BP VEUT RECOURIR A DES SOCIETES DE GARDIENNAGE ETRANGERES !

Le report est donc déjà une réalité par rapport aux prévisions initiales. Une source proche du dossier a été beaucoup plus explicite dans une déclaration à l’agence APS. Selon cette source, British Petroleum n’a pas «officiellement» saisi Sonatrach d’un report du lancement de deux projets gaziers à In Amenas et In Salah, dans le sud de l’Algérie, prévus pour 2014. Formellement, une déclaration du PDG de BP n’est pas suffisante pour que le «report» devienne une réalité, il faut qu’il saisisse Sonatrach qui est, de droit, associé à ces projets. Mais la vraie révélation de la «source» est dans la confirmation de l’existence d’exigences sécuritaires nouvelles après l’attaque terroriste de Tiguentourine. Selon cette source, BP a bien signifié qu’elle pourrait retarder certains investissements «si les conditions de sécurité ne s’amélioraient pas fondamentalement». «Nous avons dit à notre partenaire qu’aujourd’hui, nous avons des conditions de sécurité optimales. La preuve, on a beaucoup de sociétés qui sont retournées travailler en Algérie», après l’attaque terroriste de Tiguentourine. Au passage, on a une confirmation tacite que British Petroleum aurait demandé à assurer la sécurité des sites en recourant à des sociétés de gardiennage étrangères. La «source» rejette cette exigence tout en se disant consciente qu’il faut améliorer les conditions de sécurité. «Nous sommes favorables à toute idée qui ne pourrait pas toucher notre souveraineté.

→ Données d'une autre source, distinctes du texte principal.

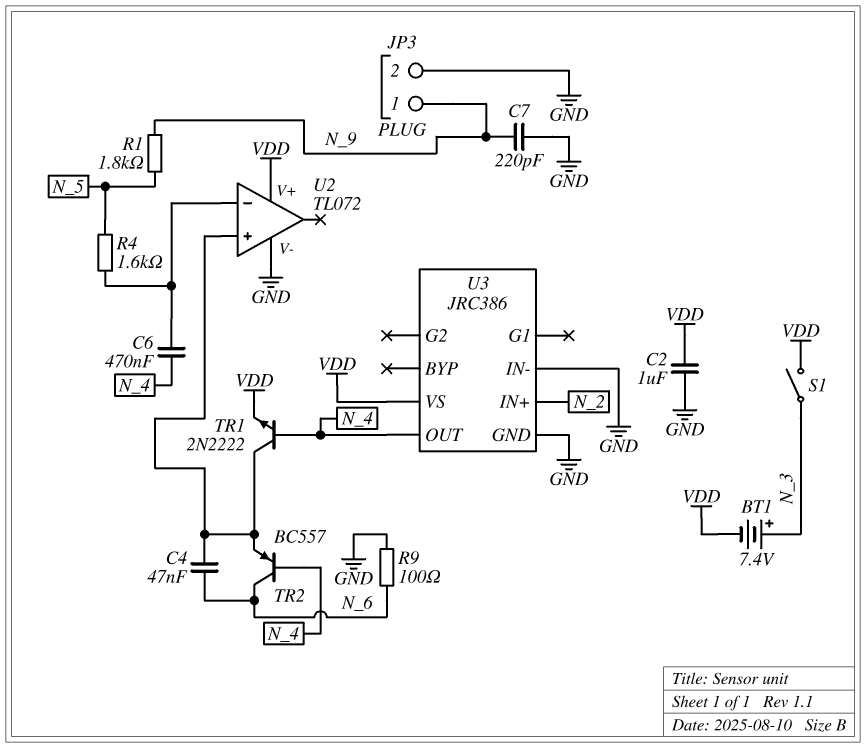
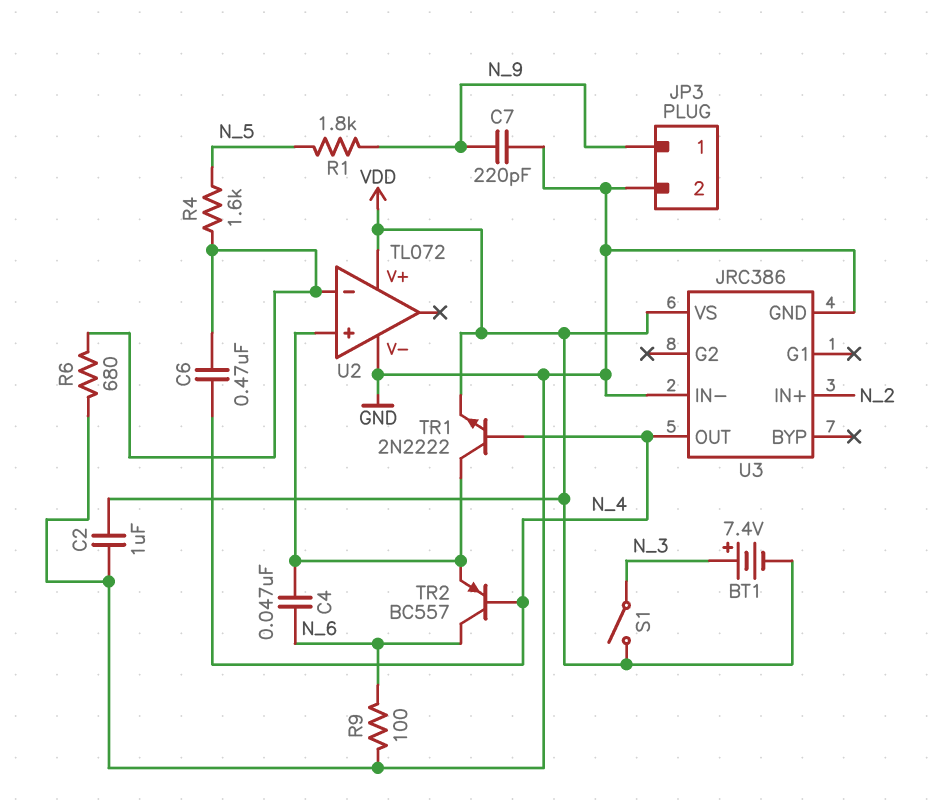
R6: none -> 680 (GND, U2/in-)

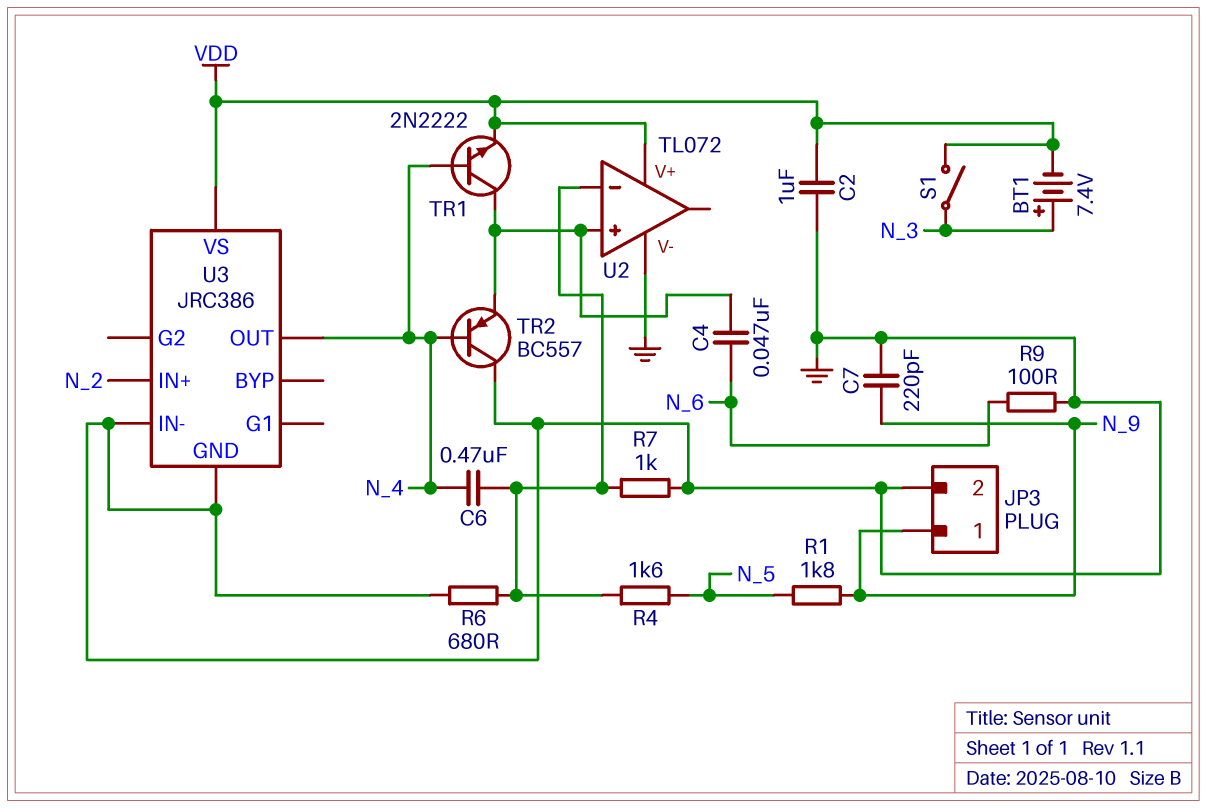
R7: none -> 1k (GND, U2/in-)
TR2: PNP BC557 (B N_4, C N_6, E U2/in+) -> PNP BC557 (B N_4, C GND, E U2/in+)

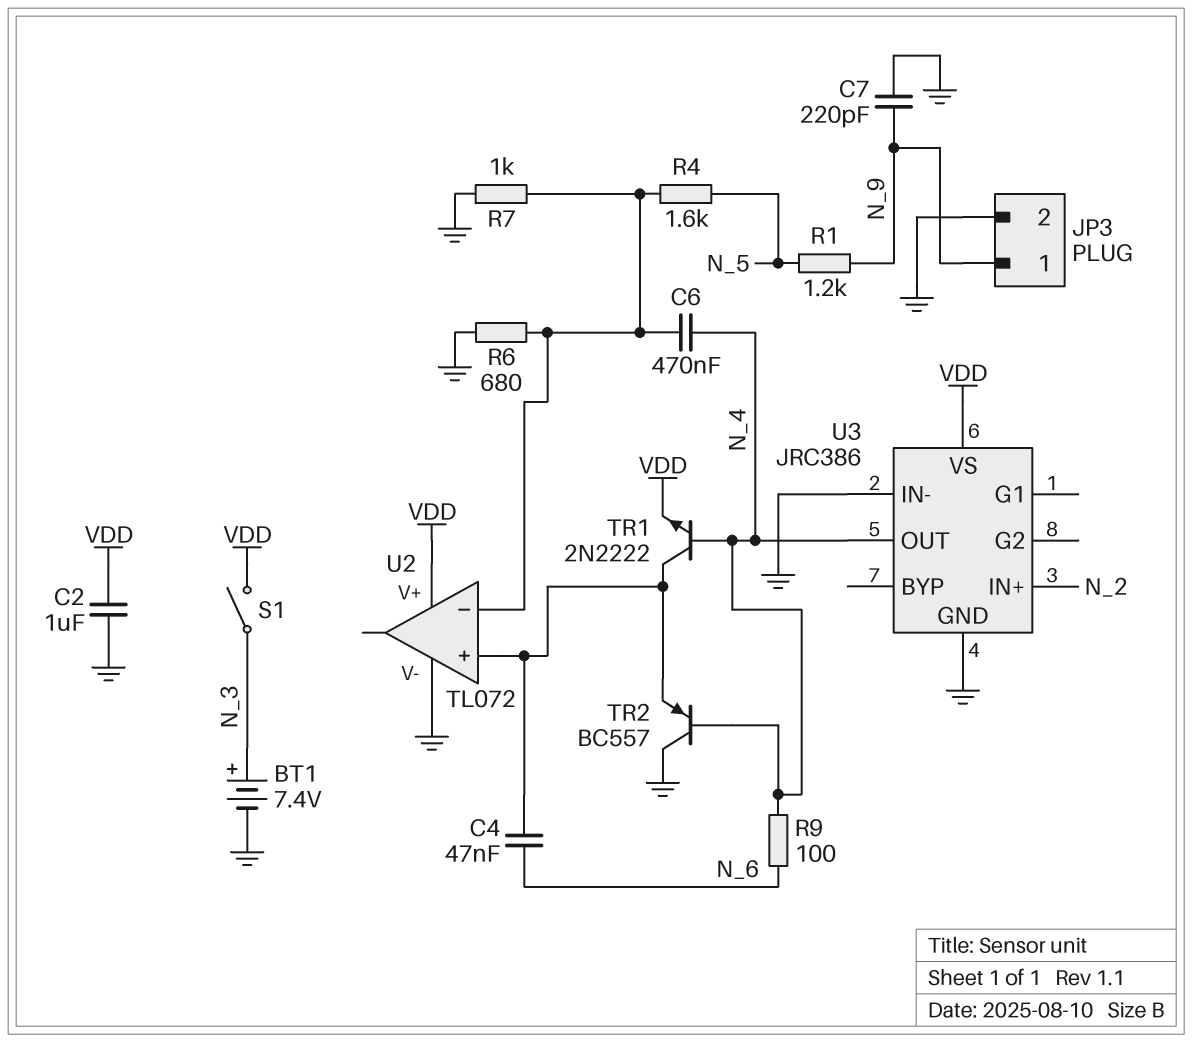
BT1: 7.4V (plus N_3, minus VDD) -> 7.4V (plus N_3, minus GND)
R1: 1.8k (N_5, N_9) -> 1.2k (N_5, N_9)
R9: 100 (GND, N_6) -> 100 (N_4, N_6)

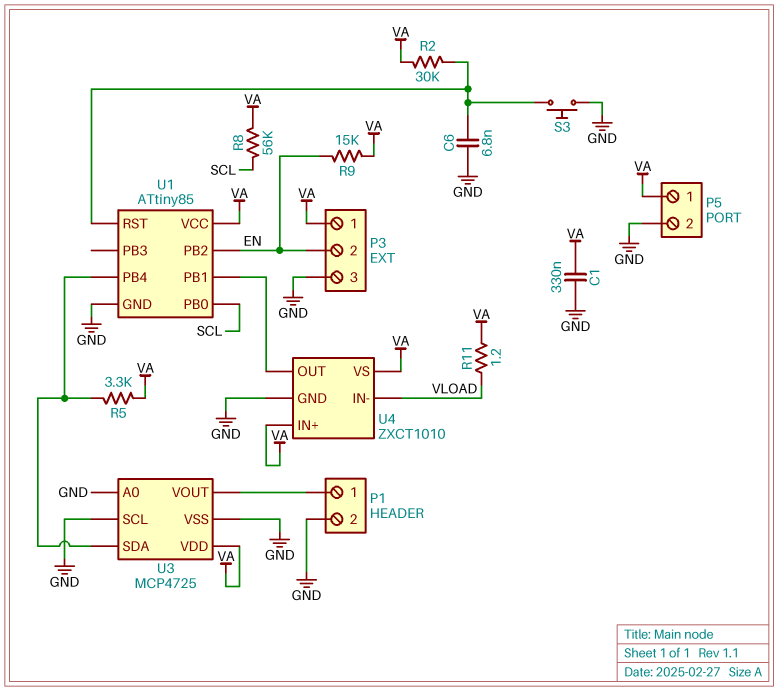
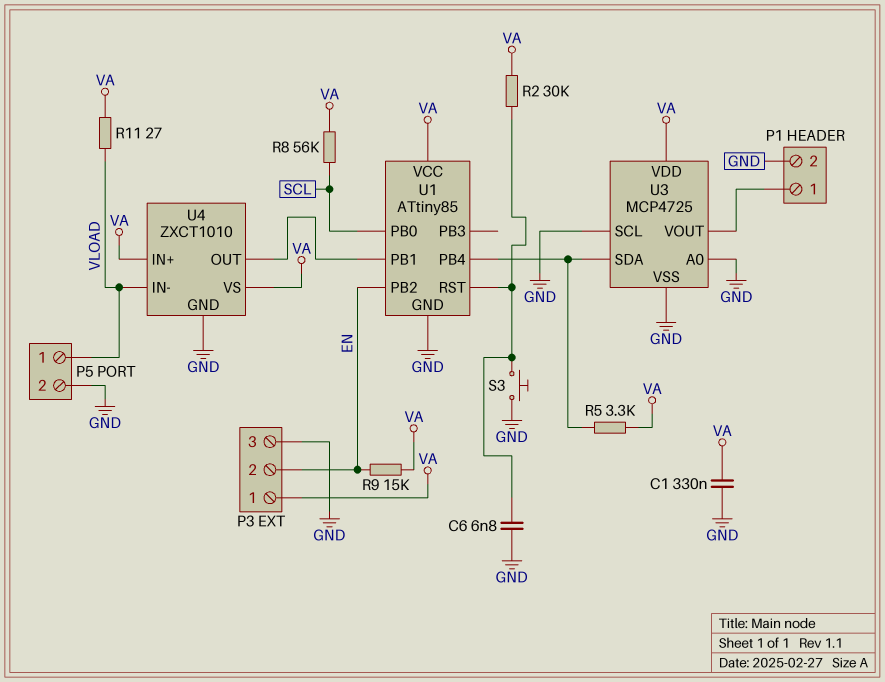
P5 pin 1: VA -> VLOAD
R11: 1.2 (VA, VLOAD) -> 27 (VA, VLOAD)

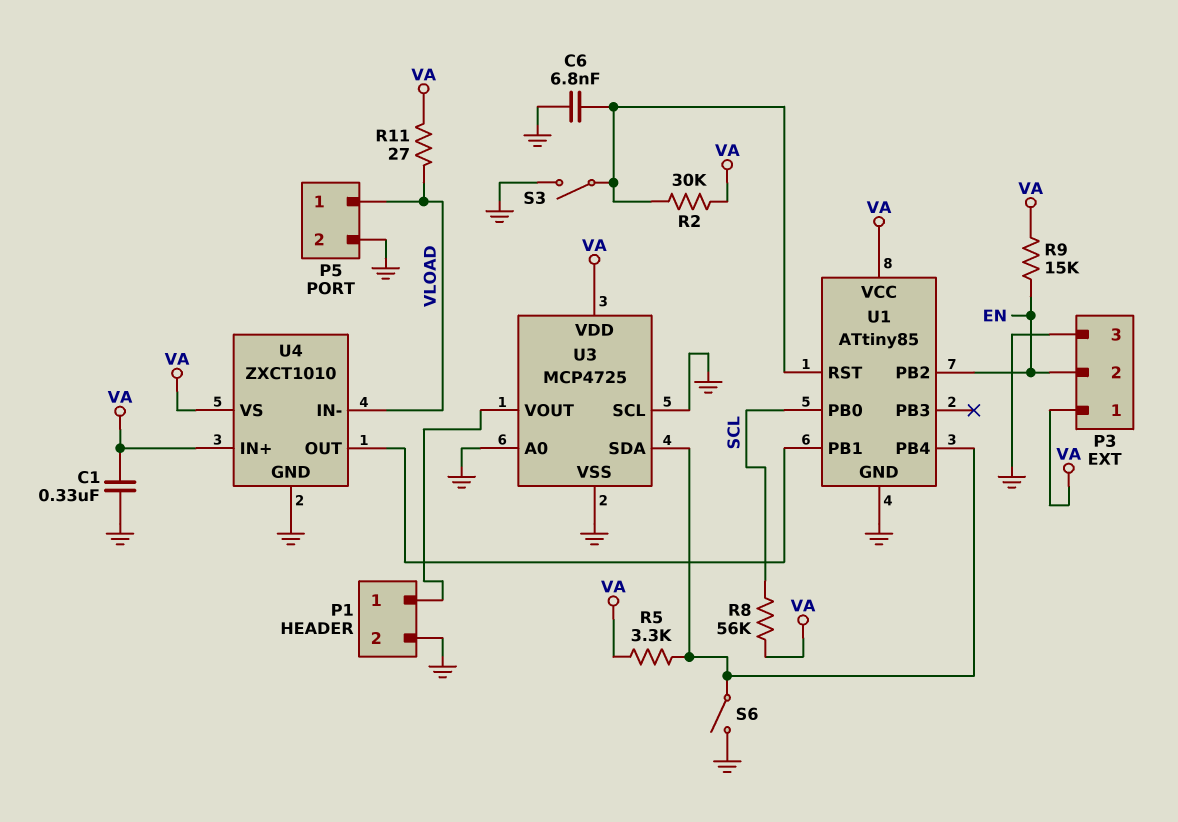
S3: button (GND, U1/RST) -> switch (GND, U1/RST)
S6: none -> switch (GND, U1/PB4)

Mais d’un autre côté, nous sommes conscients qu’il faut améliorer les conditions de sécurité de manière à préserver les vies humaines». Il est clair que les aspects de sécurité deviennent aussi essentiels, sinon plus, pour les compagnies étrangères après l’attaque de Tiguentourine dont on ne mesure pas réellement l’impact.

L’ADIEU A GALSI ?

Sur un autre registre, le PDG de Sonatrach, Abdelhamid Zerguine, a paru pessimiste sur la possibilité de conclure un accord à court terme sur la décision d’investir dans la réalisation du projet de gazoduc Galsi. L’assemblée générale de Galsi devait prendre une décision avant le 30 mai sauf qu’aucun accord ne semble poindre avec les partenaires italiens. Le PDG de Sonatrach reste dans la lignée des précédentes déclarations officielles où, sans décréter la mort du projet, on souligne qu’il faut que les conditions de sa rentabilité soient réunies. «Les actionnaires de Galsi n’ont pas décidé de l’annuler, au contraire, ils considèrent que c’est un projet qui a de l’avenir», a-t-il indiqué en ajoutant que lorsqu’un «projet n’a pas de rentabilité économique, il n’est pas mis définitivement de côté mais l’échéance de sa réalisation sera reportée». Or, manifestement, les partenaires de Sonatrach rechignent à accepter la demande de Sonatrach d’un contrat de livraison à long terme. Abdelhamid Zerguine constate lui-même que les conditions ne sont pas vraiment réunies en relevant qu’il faut un «prix juste du gaz» et une «reprise économique». On en est bien loin. Le Galsi pourrait ne rester qu’un projet.